SECTION 1.
(a) The Legislature finds and declares all of the following:(1) Social media are internet-based channels that allow users to create profiles and interact, either in real time or asynchronously, with audiences searching for interaction with others or user-generated content.
(2) Mental health is a state of well-being where the individuals can realize their own abilities, cope with life stressors, work productively, and contribute to their community.
(3) Children and adolescents, or individuals collectively referred to as minors, are considered as vulnerable populations with respect to their experience of mental health and their abilities to understand and process mediated content, particularly through social media channels.

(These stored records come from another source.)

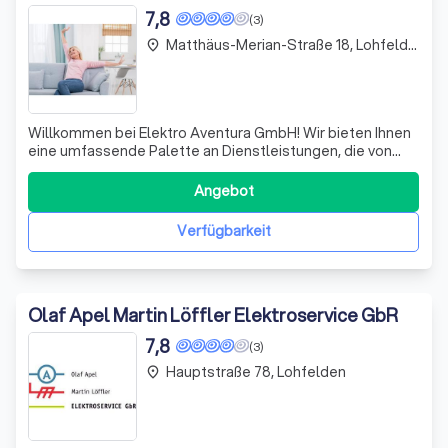
7,8
(3)
Matthäus-Merian-Straße 18, Lohfelden
place
Willkommen bei Elektro Aventura GmbH! Wir bieten Ihnen
eine umfassende Palette an Dienstleistungen, die von
allgemeinen Elektroinstallationen über Netzwerktechnik
bis hin zu innovativen Photovoltaikanlagen reicht. Unsere
Angebot
Expertise in der Elektroplanung und Beratung ermöglicht
es uns, maßgeschneidert
Verfügbarkeit
Olaf Apel Martin Löffler Elektroservice GbR
7,8
(3)
Hauptstraße 78, Lohfelden
place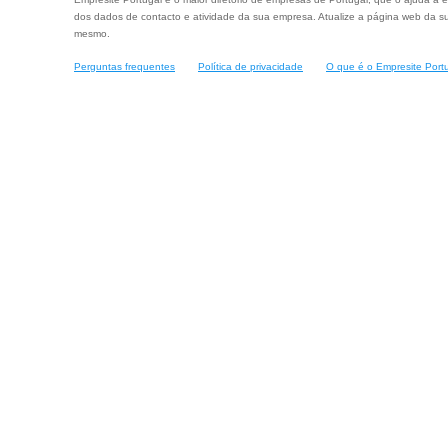
dos dados de contacto e atividade da sua empresa. Atualize a página web da su
mesmo.
Perguntas frequentes
Política de privacidade
O que é o Empresite Port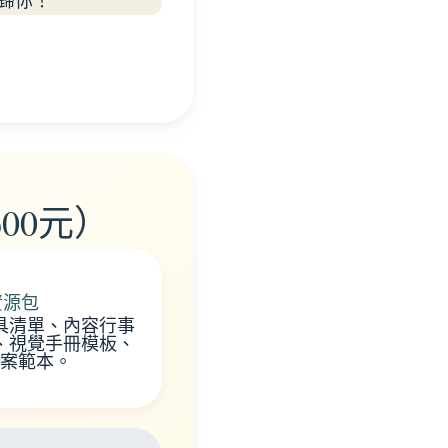
歸你！
00元）
具資源包
具清單、內容行事
cel)、視覺手冊模板、
案範本。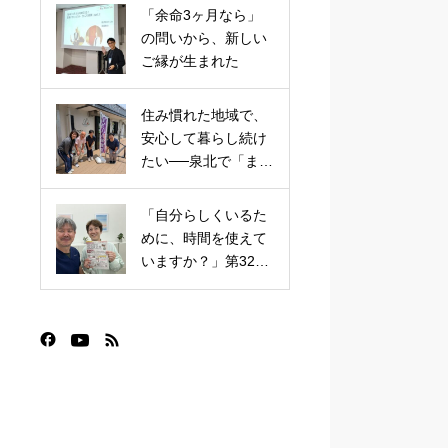
「余命3ヶ月なら」
の問いから、新しい
ご縁が生まれた
住み慣れた地域で、
安心して暮らし続け
たい──泉北で「まち
かど保健室」がはじ
まりました
「自分らしくいるた
めに、時間を使えて
いますか？」第32回
まちカフェ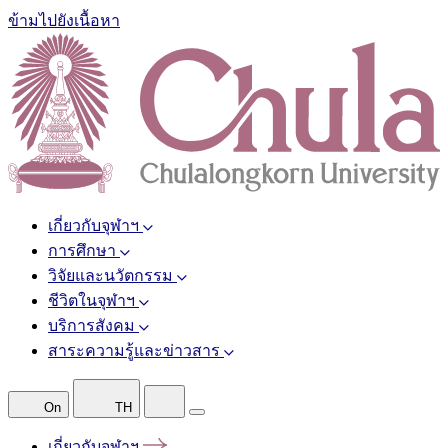
ข้ามไปยังเนื้อหา
เกี่ยวกับจุฬาฯ
การศึกษา
วิจัยและนวัตกรรม
ชีวิตในจุฬาฯ
บริการสังคม
สาระความรู้และข่าวสาร
On
TH
เกี่ยวกับจุฬาฯ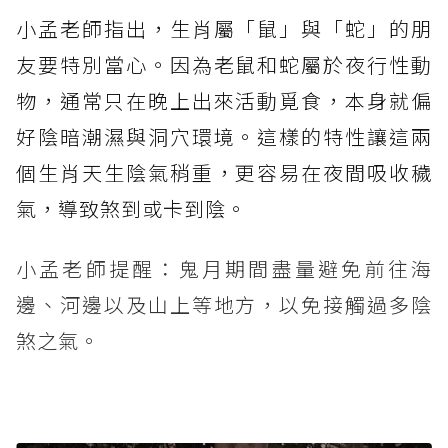
小孟老師指出，生肖屬「鼠」與「蛇」的朋
友要特別當心。因為老鼠和蛇屬於夜行性動
物，通常只在晚上出來活動覓食，本身就偏
好陰暗潮濕與洞穴環境。這樣的特性讓這兩
個生肖天生陰氣稍重，更容易在夜間吸收穢
氣，導致煞到或卡到陰。
小孟老師提醒：鬼月期間盡量避免前往海
邊、河邊以及山上等地方，以免接觸過多陰
煞之氣。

(4) Research has demonstrated that social media usage among children and adolescents is associated with poor mental health, including increases in depression and anxiety, and decreases in body image.
(5) More than 20 states have enacted, or are considering, regulations to social media in order to protect the mental health of children and adolescents. This is a timely topic of clear societal interest regarding the health and well-being of the next generation.
(6) Legislation considered across all states has included the following:
(A) Stricter age verifications.
(B) Requiring consent of parents or guardians to open a social media account among those 13 to 17 years of age, inclusive.
(C) Allowing parents or guardians to set limitations on the hours an adolescent user may access their account.
(D) Providing parents or guardians with full access to their child’s account and all its content.
(E) Limiting the obtaining and sharing of adolescent users’ personal information and accounts by social media companies.
(F) Preventing users under 18 years of age from receiving targeted ads.
(G) Banning algorithms and design features which may promote harmful content on adolescent users’ feeds, including the sale of weapons or drugs, self-harm, and other content.
(H) Blocking all pornographic content from users under 18 years of age.
(I) Requiring that certain apps be blocked entirely to protect user data from foreign companies.
(7) Beyond the United States, countries around the world have enacted various social media regulations to protect the mental health of children and adolescents, including South Korea, the United Kingdom, France, Germany, China, India, and Brazil.
(8) To date, social media use in the United States, with respect to the enforcement of age verifications, limitations on the content to which minors are exposed, the ability of proprietary algorithms to freely recommend content to children and adolescents, and advertising to vulnerable youth, remains largely unregulated.
(b) It is the intent of the Legislature to ensure that social media content and social media companies are regulated in such a way to promote the health and well-being of the vulnerable population of children and adolescents.